Dirty data is costing you: How to solve common data preparation issues
If you’ve ever analyzed data, you know the pain of digging into your data only to find that it is "dirty"—poorly structured, full of inaccuracies, or just plain incomplete. You’re stuck fixing the data in Excel or writing complex calculations before you can answer a simple question. Data preparation is the process of getting data ready for analysis, including data discovery, transformation, and cleaning tasks—and it’s a crucial part of the analytics workflow.
Even those who aren’t directly performing data preparation tasks feel the impact of dirty data. The amount of time and energy it takes to go from disjointed data to actionable insights leads to inefficient ad-hoc analyses and declining trust in organizational data. These slower processes can ultimately lead to missed opportunities and lost revenue. In fact, Gartner research indicates that the “average financial impact of poor data quality on organizations is $9.7 million per year.”1
Why dirty data happens
Enterprises are taking steps to overcome dirty data by establishing data catalogs and glossaries. But even with these practices, it is likely for some level of dirty data to seep through the cracks of day-to-day operations. Dirty data commonly happens due to:
1. Human error
It is the most common cause of dirty data, according to Experian. From variability in data entry practices to employees manually inputting values into spreadsheets, even a simple spelling error could pose challenges down the line when someone goes to analyze the data.
2. Disparate systems
Organizations often store data in several disparate systems that have different structures, requirements, and aggregations. When it comes time to integrate this data, analysts are left with duplicate or missing fields or inconsistent labels. Fields or values might also have the same meaning, but use different names or values across systems.
3. Changing requirements
When businesses evolve, data administrators and engineers need to make changes to the data—changing its granularity, deprecating fields, or introducing new fields as needed. Often analysts don't know about these changes until they bring the data into a self-service BI or data prep tool.
Issue: Data preparation requires deep knowledge of organizational data
Before preparing data, it is crucial to understand its location, structure, and composition, along with granular details like field definitions. Some people refer to this process as “data discovery” and it is a fundamental element of data preparation. You wouldn’t start a long journey without a basic understanding of where you’re going, and the same logic applies to data prep.
The emergence of self-service BI has made data discovery easier for business users, providing them with a deeper knowledge of the existing structure and contents of their data sets. But because of information silos, these users often have less insight into the entire data landscape of their organization—what data exists, where it lives, and how it is defined. Confusion around data definitions, for example, can hinder analysis or worse, lead to inaccurate analyses across the company.
Visual, self-service data prep tools allow analysts to dig deeper into the data to understand its structure and see relationships between tables. Because they can understand the profile of their data, analysts can easily spot unexpected values that need cleaning. Although this technology brings clarity to the data, people will still need support from others in their company to understand details like field definitions.
Create a data dictionary: One way to standardize data definitions across a company is to create a data dictionary. A data dictionary helps analysts understand how terms are used within each business application, showing the fields are relevant for analysis versus the ones that are strictly system-based. Brian Davis, Project Engineer at an energy company calls data dictionaries "invaluable."

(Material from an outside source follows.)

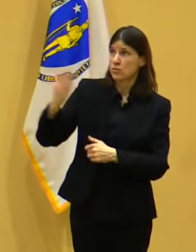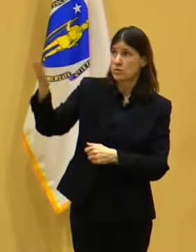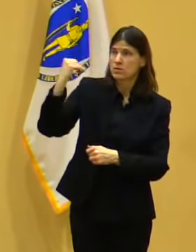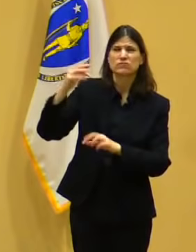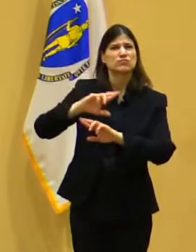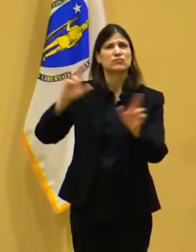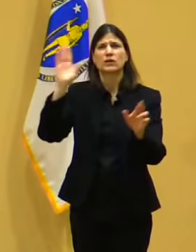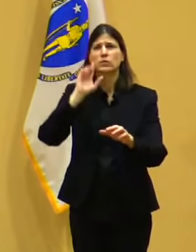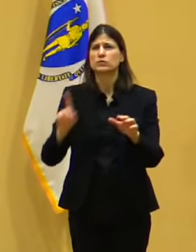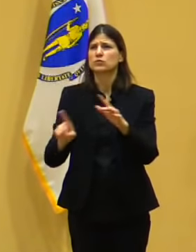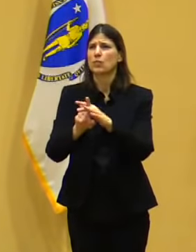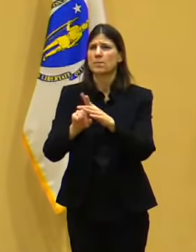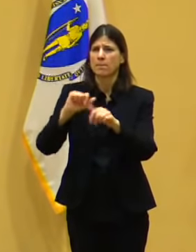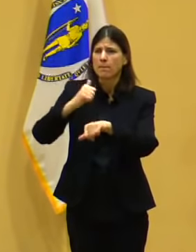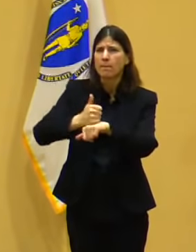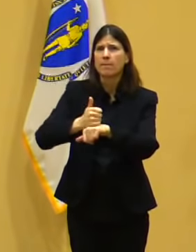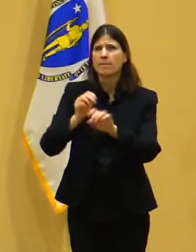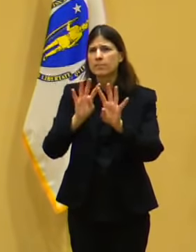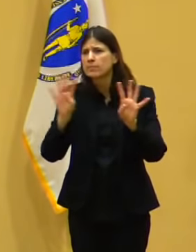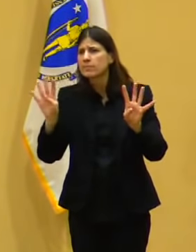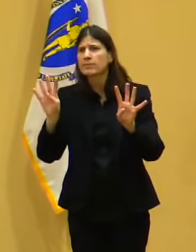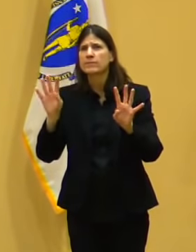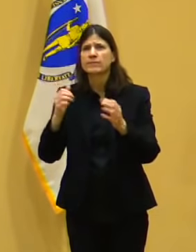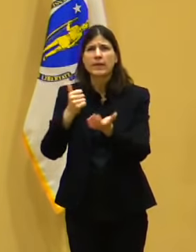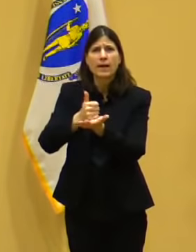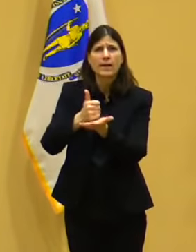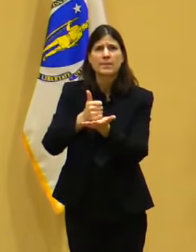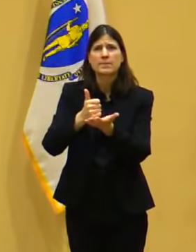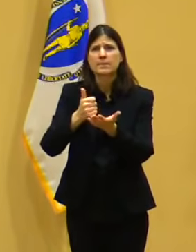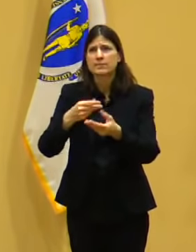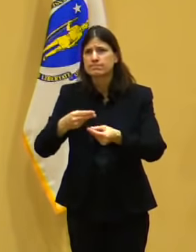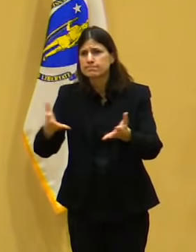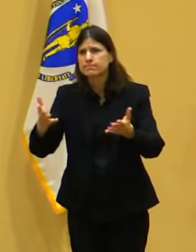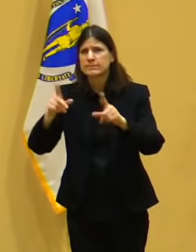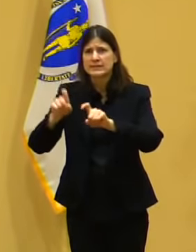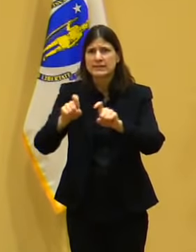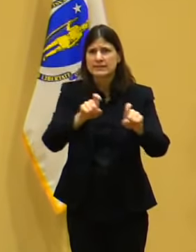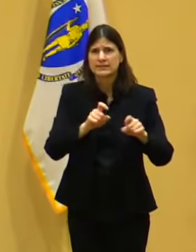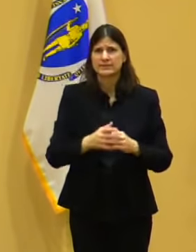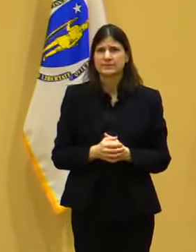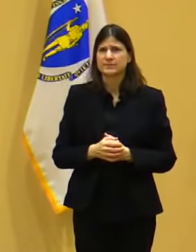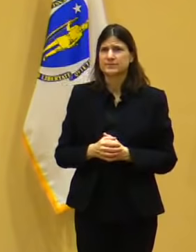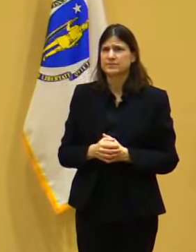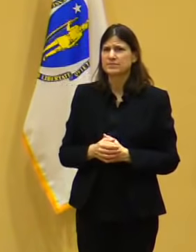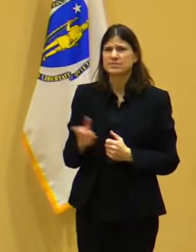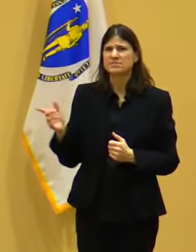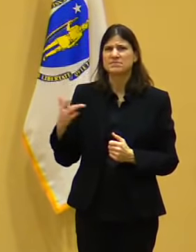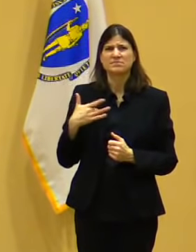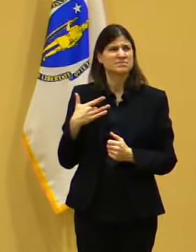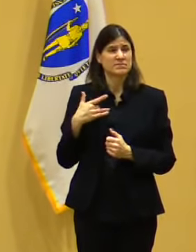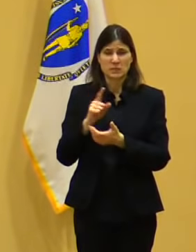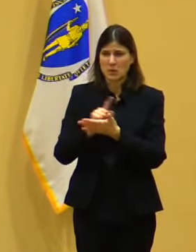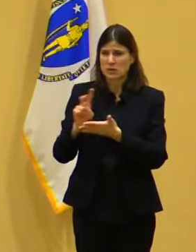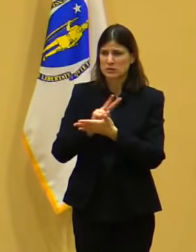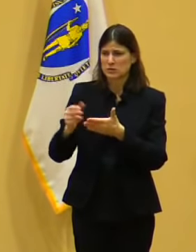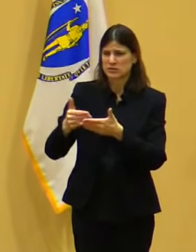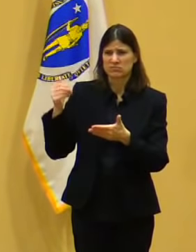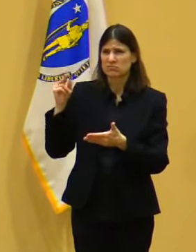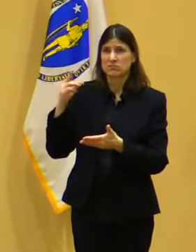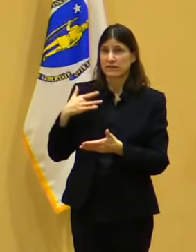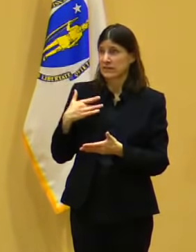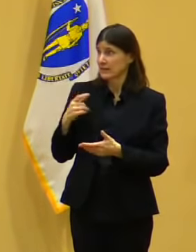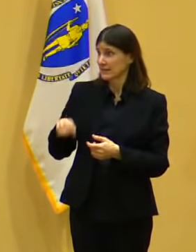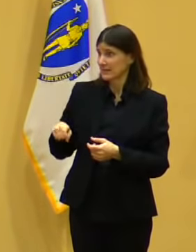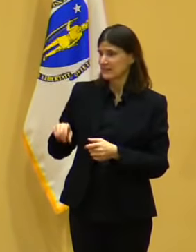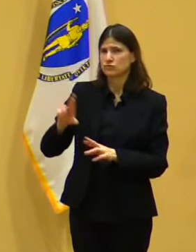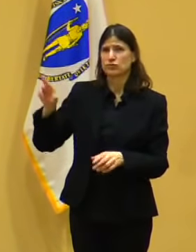they do. I don't need to give them a heck of a lot of lead time to ask them to get involved in stuff. Sir, you're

Continue to iterate and innovate: Developing a data dictionary is no small task. Data stewards and subject matter experts need to commit to ongoing iteration, checking in as requirements change.2 If a dictionary is out of date, it can actually do harm to your organization's data strategy. Communication and ownership should be built into the process from the beginning to determine where the glossary should live and how often it should be updated and refined.
Issue: “Clean data” is a matter of perspective
Different teams have different requirements and preferences regarding what makes for “well-structured” data. For example, database administrators and data engineers prioritize how data is stored and accessed—and columns may be added that are strictly for databases to leverage, not humans. When an engineer builds a data warehouse specifically for analysis, they prioritize the core business metrics that answer the majority of questions. If the information that data analysts need isn’t already in the data set, they may need to adjust aggregations or bring in outside sources. This can lead to silos or inaccuracies in the data.
Cathy Bridges, Tableau Developer at SCAN Health Plan, explained how analysts often have to go back and update a data set that has already been cleaned by another team. “Bringing in additional columns can be a long and arduous process. For example, if I need totals versus breakout, I need to duplicate the data source—and it can be a pain.”
Self-service data prep gives analysts the power to polish data sets in a way that matches their analysis, leading to faster, ad-hoc analyses and allowing them to answer questions as they appear. It also reduces the burden on IT to restructure the data whenever an unanticipated question arises. This can also reduce the amount of duplicated efforts because other analysts can reuse these models. If the datasets are valuable on a wide scale, you can combine them into a canonical set in the future.